Informer : une urgence
Les PMI, les crèches, les psychologues scolaires et les pédiatres alertent sur cet état de fait qui leur apparaît comme un problème majeur de santé publique. L’explosion du nombre de diagnostics de troubles du spectre autistique (1 enfant sur 100 aujourd’hui, contre 1 sur 10 000 il y a trente ans) ne, trouverait-elle d’ailleurs pas là l’une de ses explications ? Les troubles les plus graves peuvent êtres réversibles à l’arrêt des écrans si celui-ci intervient tôt. La Haute Autorité de santé semble rester sourde à ces inquiétudes. On entend et on lit souvent des propos émanant d ‘« experts » n’ayant aucune pratique auprès d’enfant jeunes, et qui entretiennent cette confusion entre les âges. Contrairement à ce qu’on entend souvent (« il n’y a pas d’études »), des centaines d’études existent la plupart en anglais ; en France, l’étude ELFE ( INED et Inserm, 2018) met en relation le temps d’écrans avec le retard de langage, les troubles du sommeil, les troubles de l’attention, et les troubles du comportement.
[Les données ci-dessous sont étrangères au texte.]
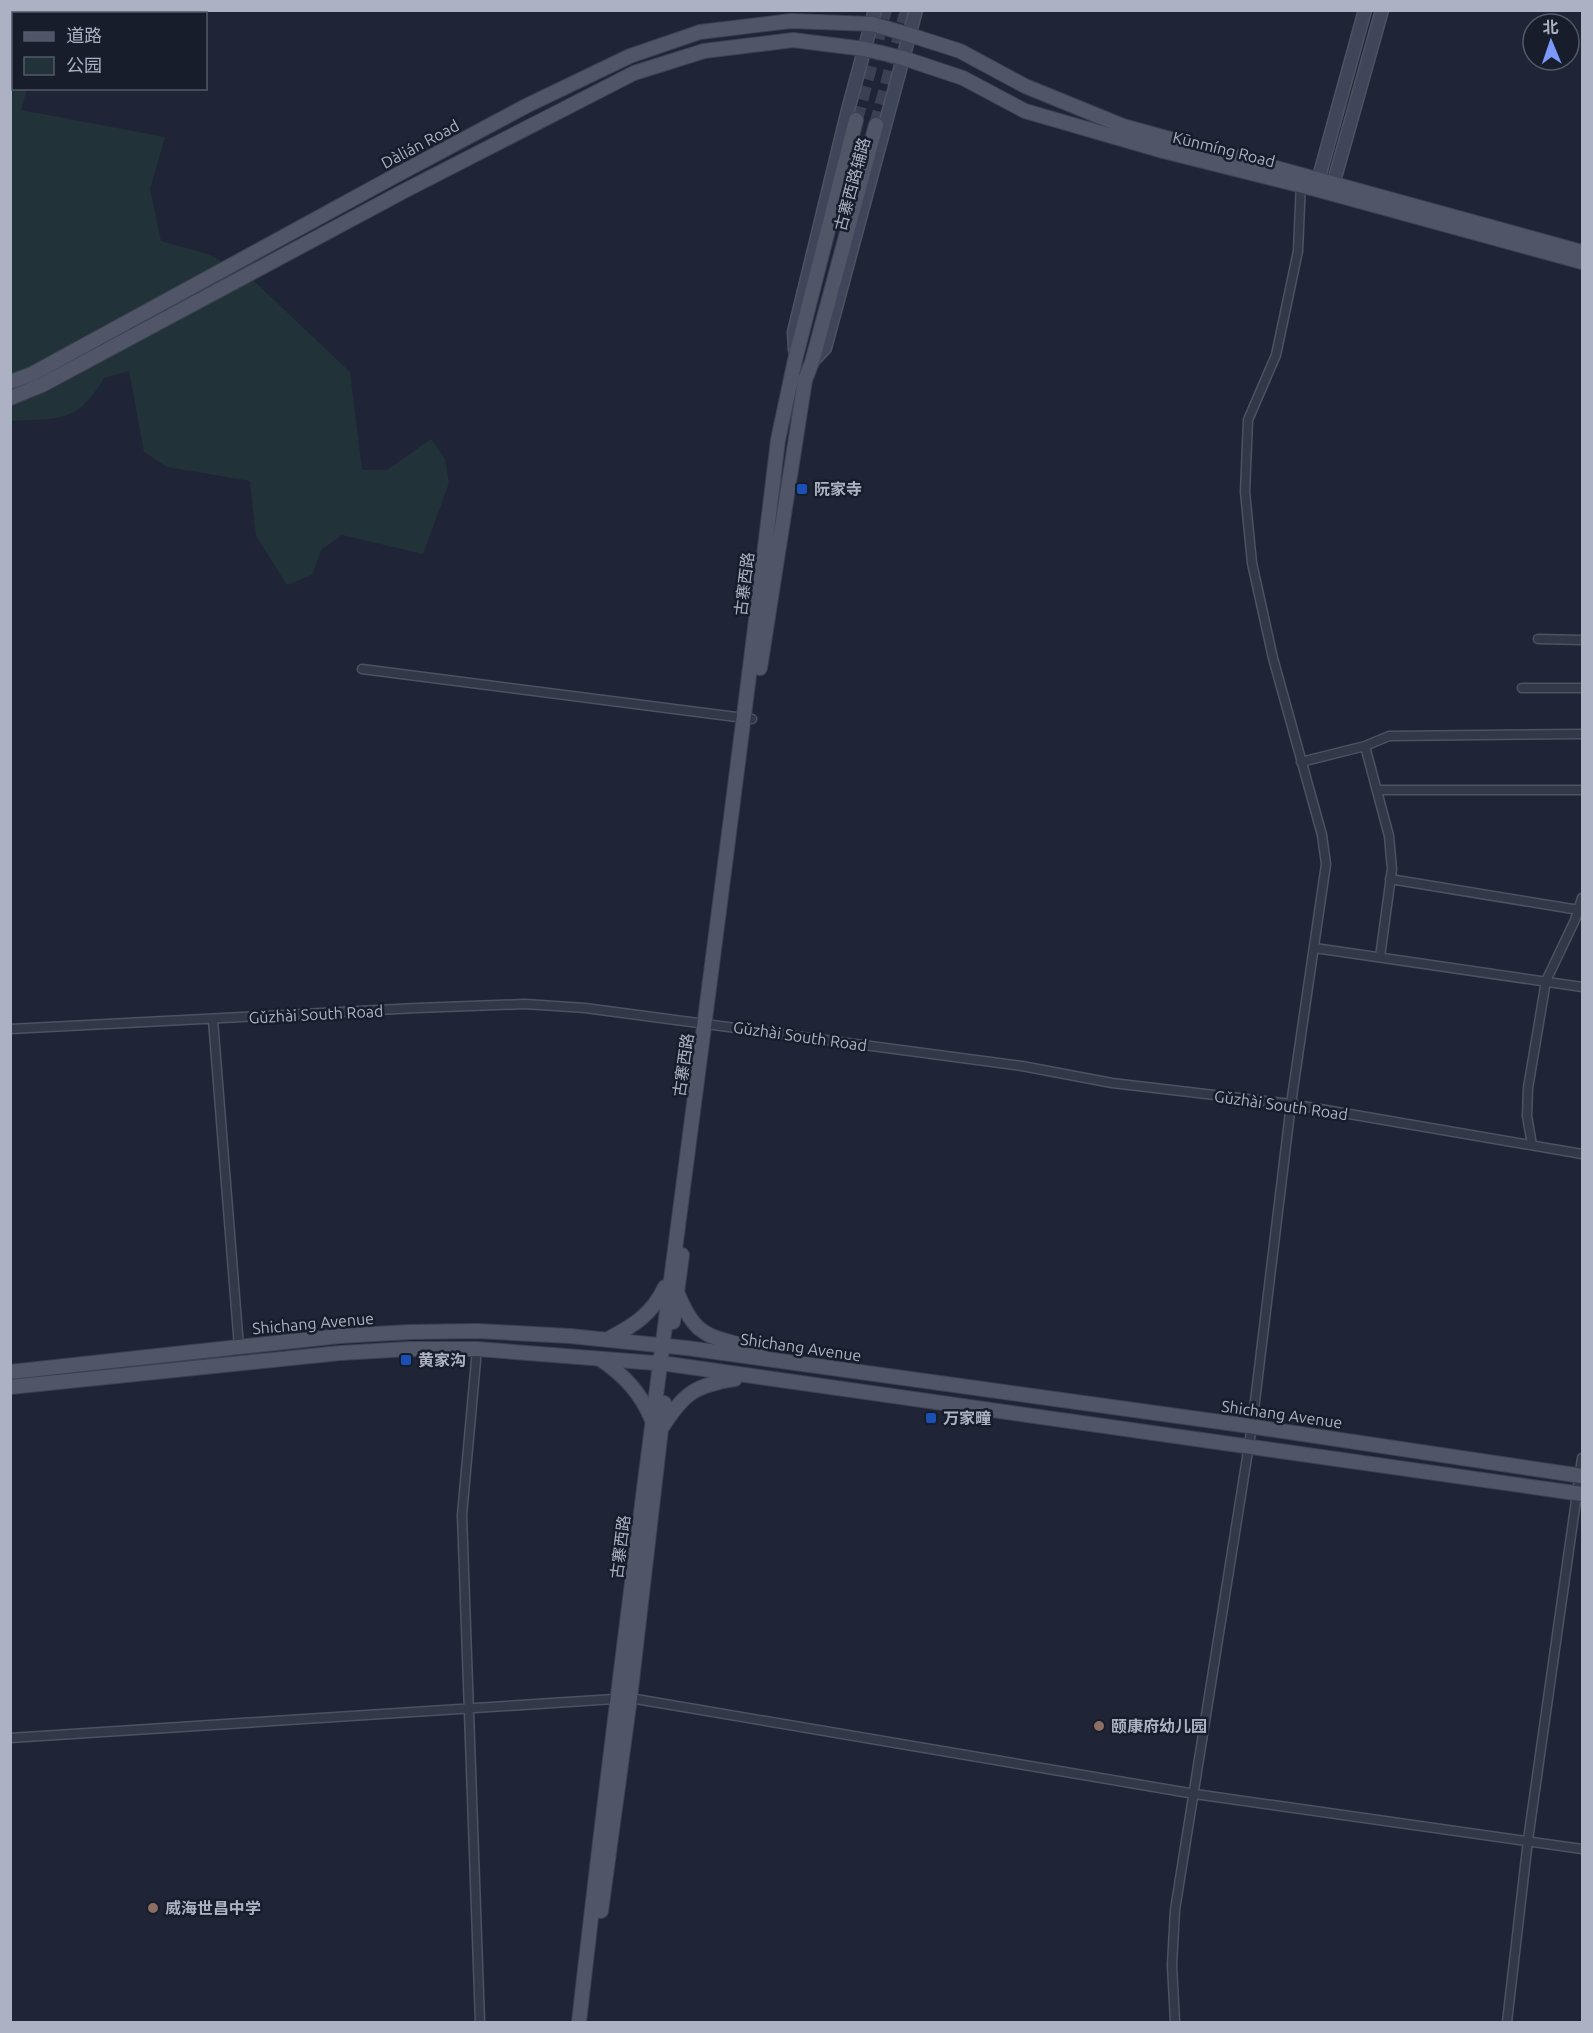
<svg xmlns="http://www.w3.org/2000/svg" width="1593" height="2033" viewBox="0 0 1593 2033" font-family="Ubuntu,'Noto Sans SC',sans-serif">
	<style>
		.green { fill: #213238 }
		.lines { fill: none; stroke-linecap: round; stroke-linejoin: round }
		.primary-tunnel { stroke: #3b4153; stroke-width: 14; stroke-dasharray: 14 7; stroke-linecap: butt }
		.minor-casing { stroke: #4d5262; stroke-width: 11 }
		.secondary-casing { stroke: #4d5262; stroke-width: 15 }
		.primary-casing { stroke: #3c4151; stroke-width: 16 }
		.minor { stroke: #323847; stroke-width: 8 }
		.secondary { stroke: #40465a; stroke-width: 12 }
		.primary { stroke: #505668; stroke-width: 14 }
		.transit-dot { fill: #1a4fb4; stroke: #181d2c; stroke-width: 2 }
		.education-dot { fill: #8d6e63; stroke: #181d2c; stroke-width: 2 }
		.labels { text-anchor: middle; stroke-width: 5; stroke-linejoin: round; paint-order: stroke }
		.street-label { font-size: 16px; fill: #acb2c4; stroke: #181d2c }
		.poi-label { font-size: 16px; font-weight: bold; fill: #acb2c4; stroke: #181d2c; text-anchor: start }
	</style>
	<rect width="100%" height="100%" fill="#1f2537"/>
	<path class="green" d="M 11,11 L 47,11 L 46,13 L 14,14 L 14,88 L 27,89 L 21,110 L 165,137 L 150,189 L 161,241 L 211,255 L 255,282 L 350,372 L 362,470 L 387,470 L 431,439 L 445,459 L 449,483 L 423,554 L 342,535 L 321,550 L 312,575 L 287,585 L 256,536 L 250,481 L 167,467 L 144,452 L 129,371 L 104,378 C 77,424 59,418 11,421 Z"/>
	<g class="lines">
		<path class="primary-tunnel" d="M 856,120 L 885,10
			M 876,125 L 907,10"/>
		<defs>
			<path id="minor" d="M 1538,639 L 1582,640
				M 362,669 L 752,719
				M 1522,688 L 1582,688
				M 1365,746 L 1389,836 L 1392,869 L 1380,957
				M 1301,762 L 1365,746 L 1389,736 L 1582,734
				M 1377,790 L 1582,790
				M 1390,879 L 1579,910
				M 1315,948 L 1582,987
				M 213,1020 L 239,1347
				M 10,1029 L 417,1008 L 525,1004 L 585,1008 L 1022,1066 L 1112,1083 L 1291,1104 L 1582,1154
				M 1532,1145 L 1527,1116 L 1528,1088 L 1546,981 L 1575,920 L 1582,898
				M 477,1349 L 462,1515 L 480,2022
				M 10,1738 L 630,1698 L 1195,1794 L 1582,1849
				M 1175,2022 L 1172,1965 L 1175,1910 L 1252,1426 L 1291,1104 L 1326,864 L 1322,835 L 1273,658 L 1252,563 L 1245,492 L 1248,420 L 1276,355 L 1298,251 L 1301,182
				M 1507,2022 L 1528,1840 L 1582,1458"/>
			<path id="secondary" d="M 1316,188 L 1365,10
				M 1331,192 L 1382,10
				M 795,350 L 794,332 L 848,110 L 875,10
				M 812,362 L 825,348 L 916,10"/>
			<path id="primary" d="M 10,382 L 32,374 L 393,177 L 528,105 L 630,56 L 700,32 L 791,21 L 872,24 L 910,35 L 960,51 L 1025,86 L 1123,126 L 1582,252
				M 10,398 L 42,385 L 404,191 L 634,73 L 704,51 L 793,40 L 865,49 L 903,58 L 963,78 L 1025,111 L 1163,151 L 1315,189 L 1582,262
				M 760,668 L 805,380 L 812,362 L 876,125
				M 678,1294 C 699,1346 715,1333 760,1352
				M 673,1322 L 682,1255
				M 608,1339 C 635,1325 652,1314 665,1287
				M 600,1359 C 624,1375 641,1393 652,1420
				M 10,1372 L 340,1336 L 410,1332 L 478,1331 L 570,1336 L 687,1348 L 1235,1424 L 1582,1476
				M 10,1387 L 340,1353 L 409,1349 L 477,1349 L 668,1364 L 1582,1494
				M 663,1426 C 684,1393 696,1385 735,1379
				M 601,1911 L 630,1698 L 664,1403
				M 579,2022 C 639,1494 715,968 778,440 L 795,360 L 856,120"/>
		</defs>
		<use href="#minor" class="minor-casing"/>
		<use href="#secondary" class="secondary-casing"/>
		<use href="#primary" class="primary-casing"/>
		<use href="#minor" class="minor"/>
		<use href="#secondary" class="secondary"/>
		<use href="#primary" class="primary"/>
	</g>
	<g class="transit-dot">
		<rect x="796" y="483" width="12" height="12" rx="3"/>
		<rect x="400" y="1354" width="12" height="12" rx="3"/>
		<rect x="925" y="1412" width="12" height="12" rx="3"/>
	</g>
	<g class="education-dot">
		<circle cx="1099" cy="1726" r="6"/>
		<circle cx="153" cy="1908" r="6"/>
	</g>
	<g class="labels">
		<g class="street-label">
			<text transform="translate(420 144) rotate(-28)" y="6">Dàlián Road</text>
			<text transform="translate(1224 149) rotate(14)" y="6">Kūnmíng Road</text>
			<text transform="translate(852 184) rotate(-75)" y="6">古寨西路辅路</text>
			<text transform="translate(744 584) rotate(-83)" y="6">古寨西路</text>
			<text transform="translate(316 1014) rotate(-3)" y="6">Gǔzhài South Road</text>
			<text transform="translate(800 1036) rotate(8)" y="6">Gǔzhài South Road</text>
			<text transform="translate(683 1065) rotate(-82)" y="6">古寨西路</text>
			<text transform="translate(1281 1105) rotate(8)" y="6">Gǔzhài South Road</text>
			<text transform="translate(313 1323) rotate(-5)" y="6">Shichang Avenue</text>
			<text transform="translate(801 1347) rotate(8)" y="6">Shichang Avenue</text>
			<text transform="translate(1282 1414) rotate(8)" y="6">Shichang Avenue</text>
			<text transform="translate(620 1547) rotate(-83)" y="6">古寨西路</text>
		</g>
		<g class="poi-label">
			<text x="814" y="495">阮家寺</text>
			<text x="418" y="1366">黄家沟</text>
			<text x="943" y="1424">万家疃</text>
			<text x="1111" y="1732">颐康府幼儿园</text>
			<text x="165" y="1914">威海世昌中学</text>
		</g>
	</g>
	<rect width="1593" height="2033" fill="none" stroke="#acb2c4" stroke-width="24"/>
	<rect x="12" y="12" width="195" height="78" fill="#181d2c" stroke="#535969" stroke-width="1.5"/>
	<rect x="24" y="32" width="30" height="9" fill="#505668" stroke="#535969" stroke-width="1.5"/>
	<text x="66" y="42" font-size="18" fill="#acb2c4">道路</text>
	<rect x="24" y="57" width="30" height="18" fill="#213238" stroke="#535969" stroke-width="1.5"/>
	<text x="66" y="72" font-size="18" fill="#acb2c4">公园</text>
	<g transform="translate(1551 42) rotate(358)"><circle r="28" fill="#181d2c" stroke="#535969" stroke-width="1.5"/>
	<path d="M0-4.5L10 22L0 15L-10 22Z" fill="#7b99fb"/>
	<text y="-9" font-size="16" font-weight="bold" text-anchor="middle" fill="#acb2c4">北</text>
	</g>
</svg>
Les conditions de vie des jeunes parents sont difficiles (transports, emplois peu gratifiants), ils sont touchés tous les milieux par la précarisation, l’éloignement des familles élargies et ce qu’on appelle la prolétarisation (la perte progressive des savoirs-faire, du pouvoir décisionnaire et créatif de chacun, même hors domaine professionnel, et de certains éléments de la transmission comme la cuisine, les chansons, les comptines, le jardinage) : tout cela pose la question du soin au niveau sociétal et politique, le soin étant défini par l’attention des aînés et des plus forts aux plus jeunes et aux plus fragiles.
En 2004, les propos du responsable de TF1 sur « le temps de cerveau disponible » de ses téléspectateurs pour la publicité ont fait polémique, à juste titre.
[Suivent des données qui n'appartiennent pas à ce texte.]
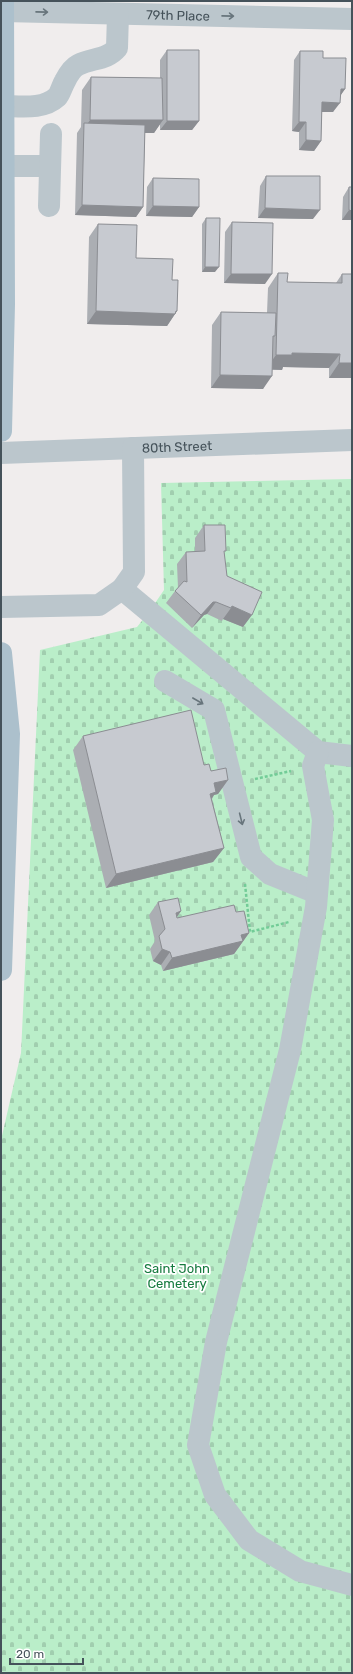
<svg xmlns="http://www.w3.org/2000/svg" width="353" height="1674" viewBox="0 0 353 1674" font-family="Rubik,sans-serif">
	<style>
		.cemetery { fill: url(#cemetery-stones) }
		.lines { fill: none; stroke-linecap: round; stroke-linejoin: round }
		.path { stroke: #72cc97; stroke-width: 2.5; stroke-dasharray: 3 2; stroke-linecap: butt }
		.minor { stroke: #bbc6cc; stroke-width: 22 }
		.major { stroke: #acc0cc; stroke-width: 22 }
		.wall { fill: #abaeb3 }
		.shaded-wall { fill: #8b8d92 }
		.building { fill: #c7cad0; stroke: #8b8d92 }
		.oneway { stroke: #68757c }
		.labels { text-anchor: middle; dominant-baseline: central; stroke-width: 3.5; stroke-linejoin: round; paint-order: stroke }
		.street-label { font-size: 13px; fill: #45525a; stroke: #fff }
		.park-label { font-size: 13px; fill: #167b3f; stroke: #fff }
	</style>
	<defs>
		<pattern id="cemetery-stones" width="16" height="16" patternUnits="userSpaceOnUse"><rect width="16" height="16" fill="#baeec9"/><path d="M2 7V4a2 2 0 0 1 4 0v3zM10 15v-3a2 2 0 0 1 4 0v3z" fill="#a1ceaf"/></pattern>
	</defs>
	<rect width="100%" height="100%" fill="#f0eded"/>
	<path class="cemetery" d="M352 479V1673H1V1140L21 1053 40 650 137 627 149 612 164 590 161 483Z"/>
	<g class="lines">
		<path class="path" d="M255 779 291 771
			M245 884 250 932 289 922"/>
		<g class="minor">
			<path id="s1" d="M3 11 352 19"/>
			<path d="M3 106C20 106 43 110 57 97 60 94 62 86 65 81 68 75 72 68 78 65 92 58 107 60 117 48L118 14"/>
			<path d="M3 166H50"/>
			<path d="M49 206 51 134"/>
			<path id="s2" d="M1 453 352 440"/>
			<path d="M122 589 318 752 352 756"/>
			<path d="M1 607 99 605 122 589 134 572 133 448"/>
			<path d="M165 681 214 710 251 857 270 874 317 893"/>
			<path d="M318 752 313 766 323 820 316 907 290 1050 216 1342 198 1445 215 1495 249 1540 300 1571 352 1585"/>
		</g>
		<path class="major" d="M1 431 4 304 3 1
			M1 653 9 734 1 970"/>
	</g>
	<path class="wall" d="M167 50 199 121 192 130H160V124L154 133H145L143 207 136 217 75 215 77 133 81 127 82 90 91 77 160 78V60Z
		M300 51 323 58 345 89 340 96 333 112H322L321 141 314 151 299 150V132L292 131 294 60Z
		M266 176 313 219 258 218 260 186Z
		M153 178 199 207 192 217 146 216 147 187Z
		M349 187H352V220H342L343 197Z
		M206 218 215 272H202V224Z
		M232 222 265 284 224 283 225 232Z
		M98 224 136 258 172 280 177 311 167 326 87 324 89 237Z
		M278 273 287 282 336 283 342 274 352 378H329V368L283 367 282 370H272L263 389 211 388 212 325 221 312 267 313 268 288Z
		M204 525 224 553 227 576 243 627 223 619 222 621 207 614 204 615 192 628 166 603 175 591 178 588 177 564 186 552H195V538Z
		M83 736 204 765 211 771 228 780 218 794 214 795 212 799 224 848 213 862 106 888 73 750Z
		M158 902 181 911 177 917V918L236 912 249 933 234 954 163 971 161 965 153 961 150 949 155 941 149 915Z"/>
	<path class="shaded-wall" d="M341 89H345L338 99Z
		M322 102 340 103 333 112H315Z
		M90 120H163L154 133H84V129Z
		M167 121H199L192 130H160Z
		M299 122H306L299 132 292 131Z
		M306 140 321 141 314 151 299 150Z
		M82 205 143 207 136 217 75 215Z
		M153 206 199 207 192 217 146 216Z
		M265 208 320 210 313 219 258 218Z
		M349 210 352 211V220H342Z
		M205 267H219L215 272H202Z
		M231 274H272L265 284 224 283Z
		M96 311H177L167 326 87 324Z
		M292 353 340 354 329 368 283 367 282 370 266 369 276 355Z
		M339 363H352V378H329Z
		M220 375 272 376 263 389 211 388Z
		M213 602H216L207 614 204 615 192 628 201 615Z
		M232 606 252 615 243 627 223 619 231 608Z
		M228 780 218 794 214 795 206 807 214 783Z
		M224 848 213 862 106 888 116 874Z
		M181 911 172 924 176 913Z
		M249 933 234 954 163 971 172 958 241 935Z
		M162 949 170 952 161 965 153 961Z"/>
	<path class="building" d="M167 50H199V121H167Z
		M300 51H323V58H346L345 89H341L340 103 322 102 321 141 306 140V122H299Z
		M91 77 162 78 163 120H90Z
		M84 123 145 125 143 207 82 205Z
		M266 176H320V210L265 208Z
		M153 178 199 179V207L153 206Z
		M349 187H352V211L349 210Z
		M206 218H220L219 267H205Z
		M232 222 273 223 272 274H231Z
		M98 224 137 225 136 258 173 259 172 280H178L177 311H176L175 314 96 311Z
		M278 273H288L287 282 342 283V274H352V363H339L340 354 292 353V355H276Z
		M221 312 276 313 275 336H273L272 376 220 375Z
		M204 525H225L226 551H224L227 576 262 592 252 615 232 606 231 608 216 602H213L201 615 175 591 184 581 187 582 186 552 205 551Z
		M191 710 204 765 209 764 211 771 226 768 228 780 214 783 216 792 210 794 224 848 116 874 83 736Z
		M178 898 181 911 176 913 177 918 234 905 236 912 244 911 249 933 241 935 243 941 172 958 170 952 162 949 159 936 165 929 158 902Z"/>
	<defs><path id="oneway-shaft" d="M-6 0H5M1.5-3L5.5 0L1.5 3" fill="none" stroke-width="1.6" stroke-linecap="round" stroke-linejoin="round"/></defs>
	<g class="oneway">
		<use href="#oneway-shaft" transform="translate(42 12) rotate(1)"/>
		<use href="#oneway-shaft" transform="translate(228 16) rotate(1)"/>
		<use href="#oneway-shaft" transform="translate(198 701) rotate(30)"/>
		<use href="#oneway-shaft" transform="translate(241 819) rotate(76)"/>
	</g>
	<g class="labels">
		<g class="street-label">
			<text stroke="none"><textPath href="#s1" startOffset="175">79th Place</textPath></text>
			<text stroke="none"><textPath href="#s2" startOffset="176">80th Street</textPath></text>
		</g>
		<g class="park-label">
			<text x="177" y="1268">Saint John<tspan x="177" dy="15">Cemetery</tspan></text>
		</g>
	</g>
	<rect width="353" height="1674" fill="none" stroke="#45525a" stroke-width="4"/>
	<path d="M10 1658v6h73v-6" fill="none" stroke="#45525a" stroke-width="2"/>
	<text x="16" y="1658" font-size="12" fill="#45525a" stroke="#ffffff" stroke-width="3" paint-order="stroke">20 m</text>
</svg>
Mais capter le temps de cerveau disponible des bébés est source de dégâts bien plus importants encore que d’aliéner celui des adultes.
C’est du temps perdu pour leur développement, leurs expérimentations, leur découverte du monde, leur pouvoir d’agir sur ce dernier, leur socialisation, leur prise d’autonomie, leur créativité. Ce n’est pas, bien sûr, ce que souhaitent les parents.
Qu’attendent donc les pouvoirs publics pour s’emparer de ce problème de santé publique et de société et pour informer clairement les parents et les éducateurs à son sujet ?
Les écrans existent et personne n’imagine raisonnablement les supprimer.
Mais leur consommation, au même titre que la consommation alimentaire, a ses limites et demande à être encadrée. « Mangez 5 fruits et légumes par jour », recommandent les messages publicitaires pour les produits alimentaires (surtout pour les plus gras et les plus sucrés!). Pourquoi ne pas inscrire sur les écrans, dans le même esprit : « Jouez avec vos enfants, parlez leur 5 fois par jour »? Il appartient aux adultes, c’est leur responsabilité, de connaitre les écrans, de limiter leur usage et de fixer des règles, individuellement et collectivement.
Marie-Claude Bossière
Pédopsychiatre
Associée à l’Institut de Recherche et d’Innovation
Membre du collectif CoSE
Auteure de « Le bébé au temps du numérique », éditions Hermann, 2021.